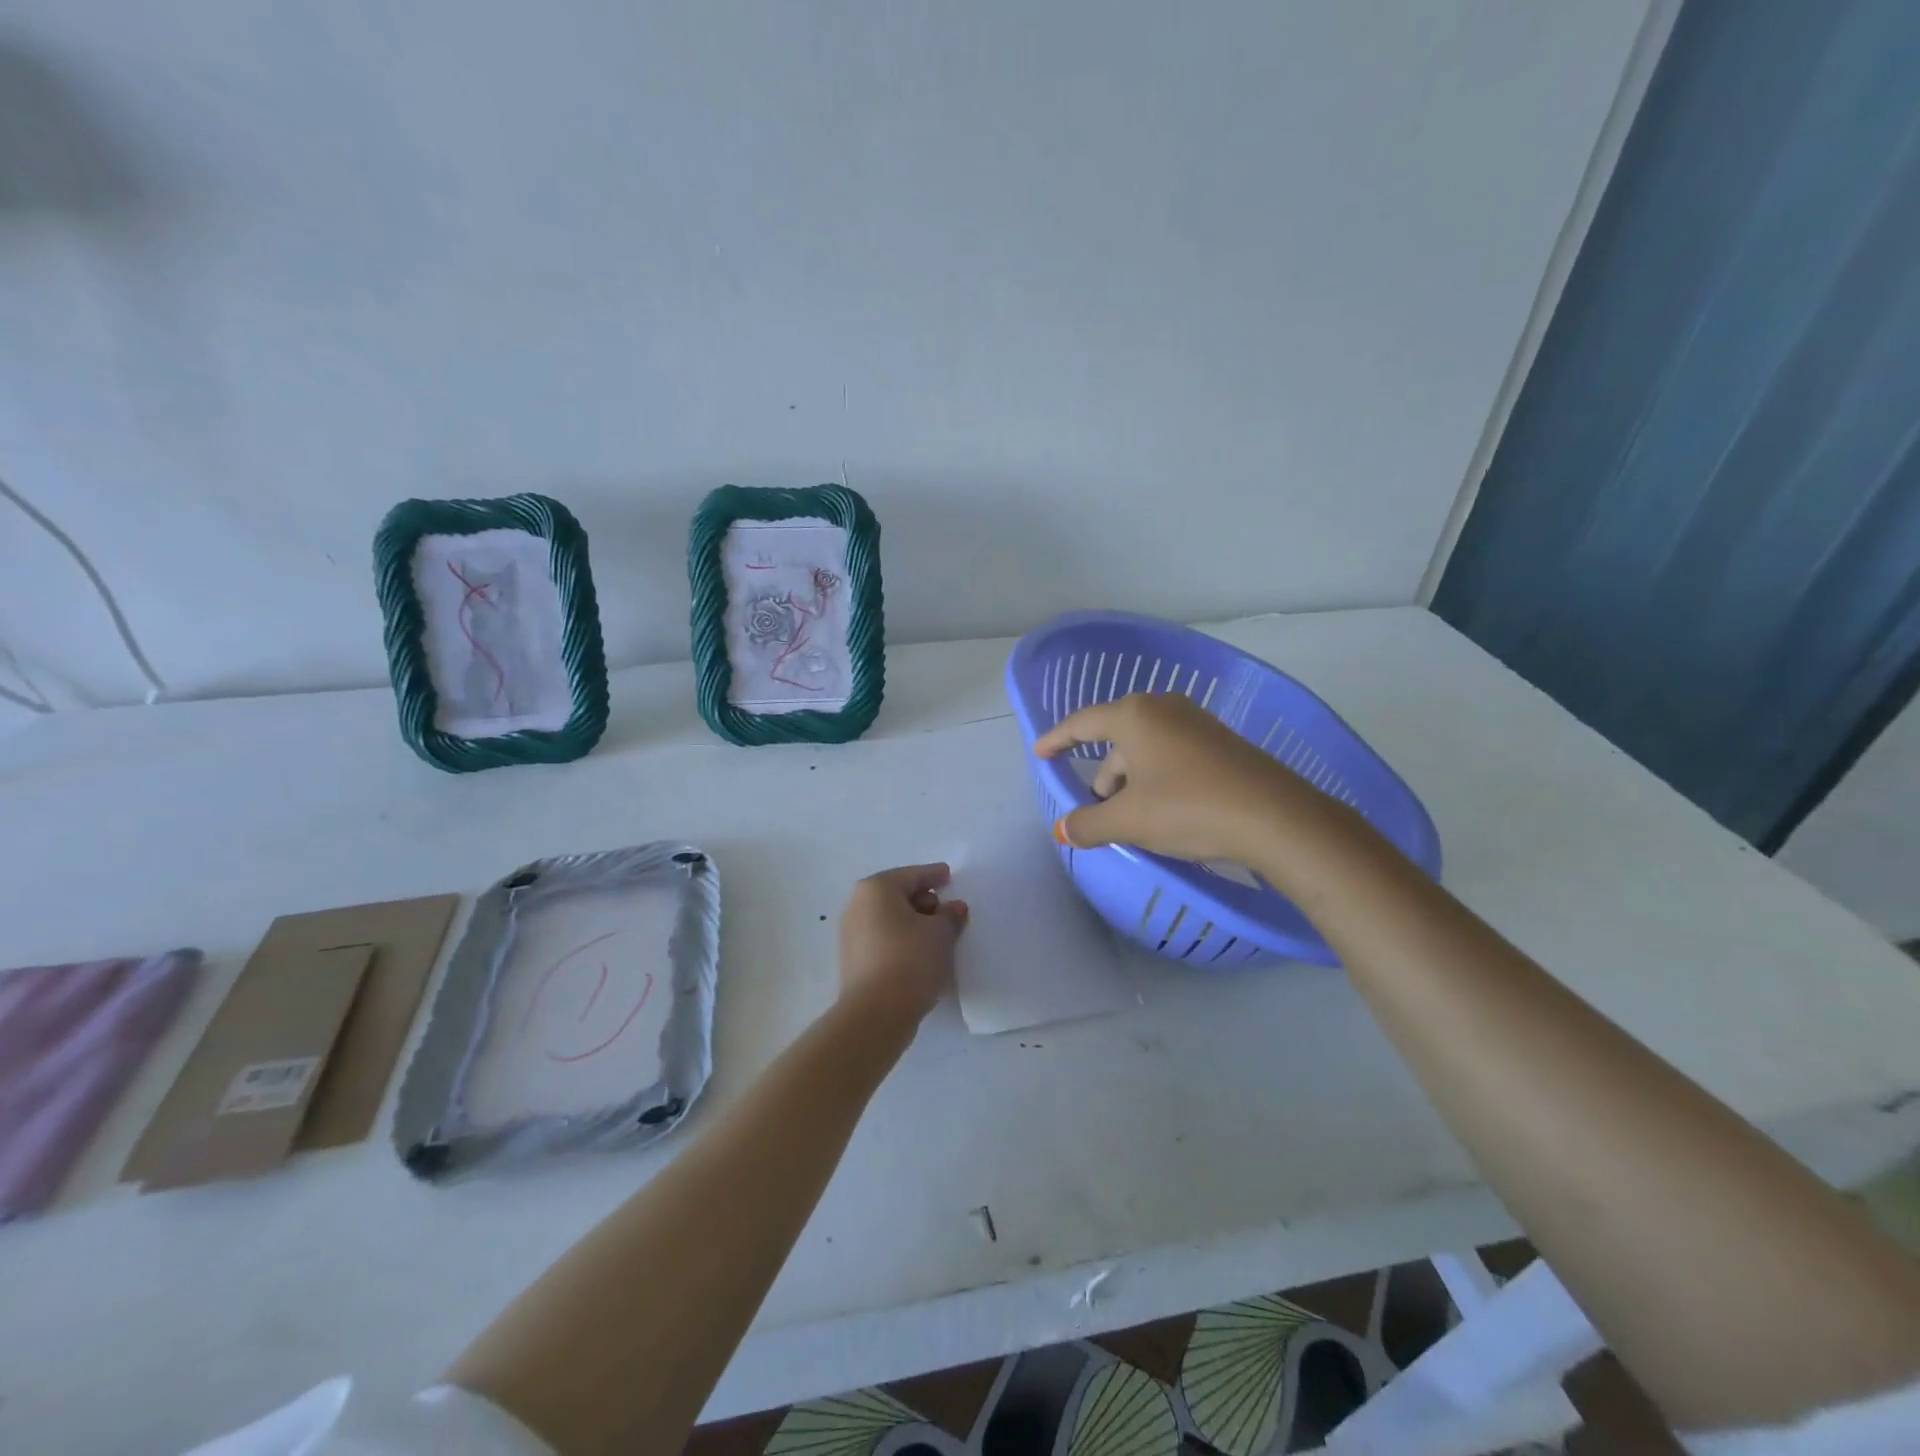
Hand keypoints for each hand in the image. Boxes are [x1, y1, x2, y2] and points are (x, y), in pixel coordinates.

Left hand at [838, 863, 968, 1031]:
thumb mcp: (941, 933)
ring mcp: (851, 934)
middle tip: (948, 913)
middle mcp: (858, 905)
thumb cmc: (910, 960)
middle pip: (898, 895)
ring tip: (938, 937)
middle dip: (925, 901)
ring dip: (914, 923)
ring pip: (890, 919)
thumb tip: (954, 908)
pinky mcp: (853, 960)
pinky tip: (920, 955)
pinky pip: (884, 940)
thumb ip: (950, 915)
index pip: (912, 875)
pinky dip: (902, 941)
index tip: (949, 875)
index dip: (934, 875)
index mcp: (877, 889)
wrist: (875, 1014)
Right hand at [1034, 692, 1308, 863]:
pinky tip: (1164, 810)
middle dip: (1103, 775)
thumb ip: (1088, 823)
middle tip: (1097, 809)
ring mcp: (1196, 722)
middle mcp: (1164, 709)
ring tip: (1132, 818)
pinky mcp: (1220, 742)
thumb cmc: (1189, 808)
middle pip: (1117, 739)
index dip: (1057, 740)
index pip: (1082, 723)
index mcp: (1135, 716)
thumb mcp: (1130, 821)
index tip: (1039, 753)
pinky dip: (1156, 778)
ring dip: (1131, 781)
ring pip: (1146, 749)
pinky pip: (1172, 754)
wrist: (1275, 817)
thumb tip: (1062, 830)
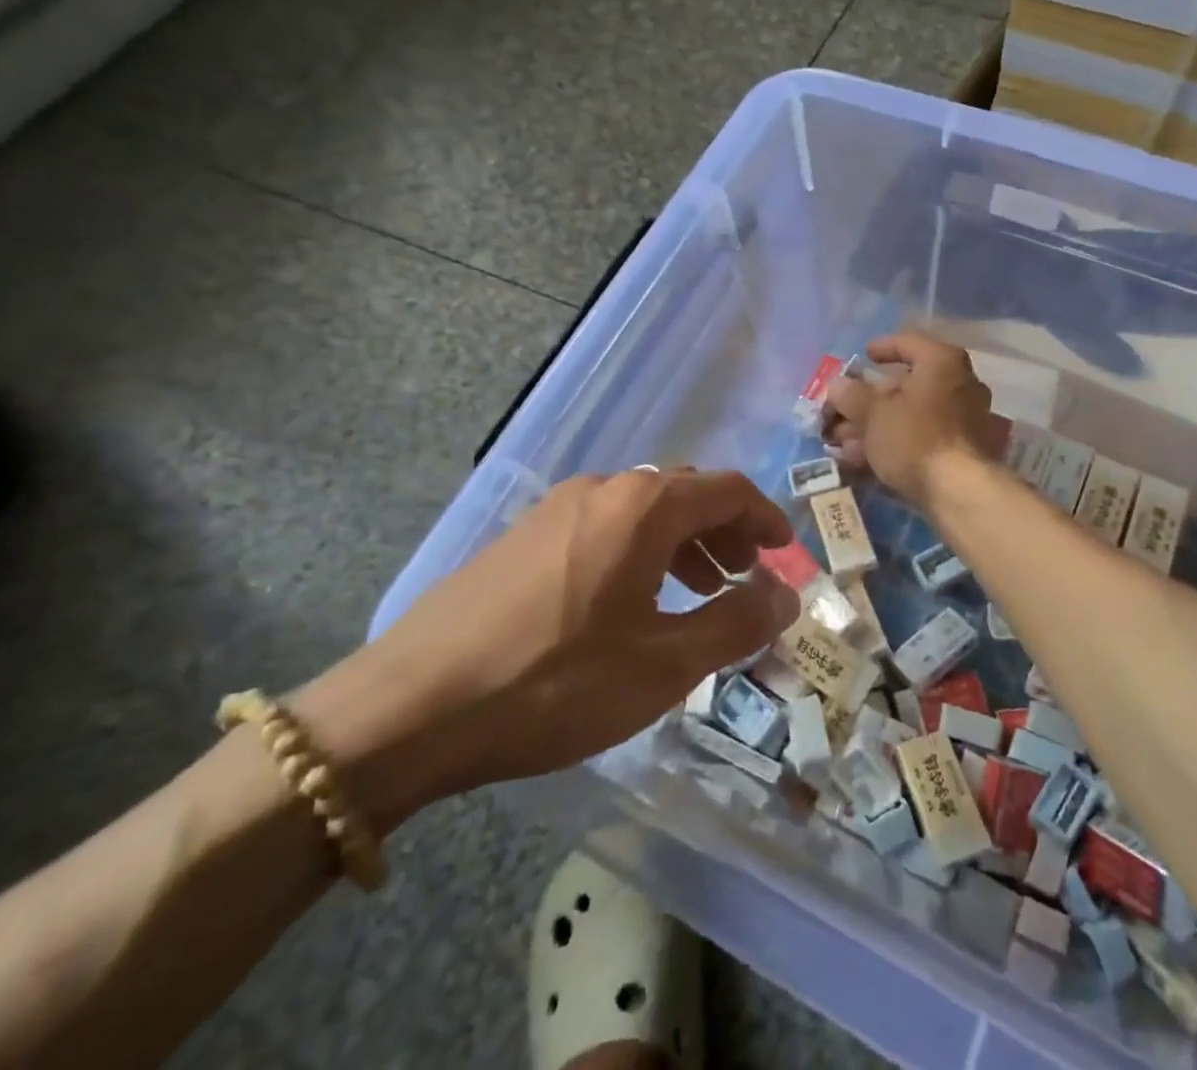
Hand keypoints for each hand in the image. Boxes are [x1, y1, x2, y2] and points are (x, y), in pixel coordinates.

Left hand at [293, 469, 799, 832]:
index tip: (785, 554)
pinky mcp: (523, 535)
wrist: (409, 707)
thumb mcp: (662, 665)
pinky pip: (604, 526)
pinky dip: (640, 551)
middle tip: (744, 576)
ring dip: (682, 542)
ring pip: (642, 510)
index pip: (727, 490)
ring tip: (696, 591)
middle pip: (685, 494)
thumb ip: (735, 623)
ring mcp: (556, 508)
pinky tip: (631, 602)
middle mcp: (602, 489)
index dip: (765, 518)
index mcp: (642, 506)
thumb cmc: (554, 683)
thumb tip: (786, 595)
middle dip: (725, 531)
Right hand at [825, 334, 1003, 507]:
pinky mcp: (961, 449)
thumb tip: (837, 385)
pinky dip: (893, 441)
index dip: (881, 347)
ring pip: (910, 414)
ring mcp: (964, 418)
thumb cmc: (914, 438)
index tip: (863, 356)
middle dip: (868, 399)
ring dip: (875, 424)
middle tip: (842, 409)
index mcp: (942, 362)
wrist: (958, 491)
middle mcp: (959, 384)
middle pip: (906, 384)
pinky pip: (921, 436)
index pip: (908, 342)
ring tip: (842, 440)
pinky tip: (863, 458)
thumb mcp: (872, 413)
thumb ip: (850, 394)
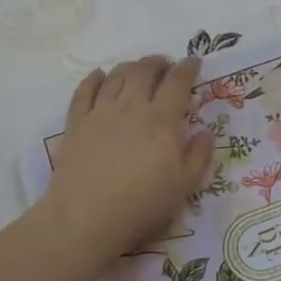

━━━━━━━━━━━━━━━━━━━━━━━━━━━━━━

Your answer must be an exact copy of the lines from the line with "thumb cmc: (914, 438)" to the final line of the data, both ends included, and no pictures.

* **Solution below**
thumb cmc: (914, 438)
index tip: (863, 356)
middle dip: (868, 399)
ring dip: (875, 424)
middle tip: (842, 409)
index mcp: (942, 362)
wrist: (958, 491)
middle mcp: (959, 384)
middle pip: (906, 384)
pinky pip: (921, 436)
index pip: (908, 342)
ring tip: (842, 440)
pinky tip: (863, 458)
thumb mcp: (872, 413)
thumb ip: (850, 394)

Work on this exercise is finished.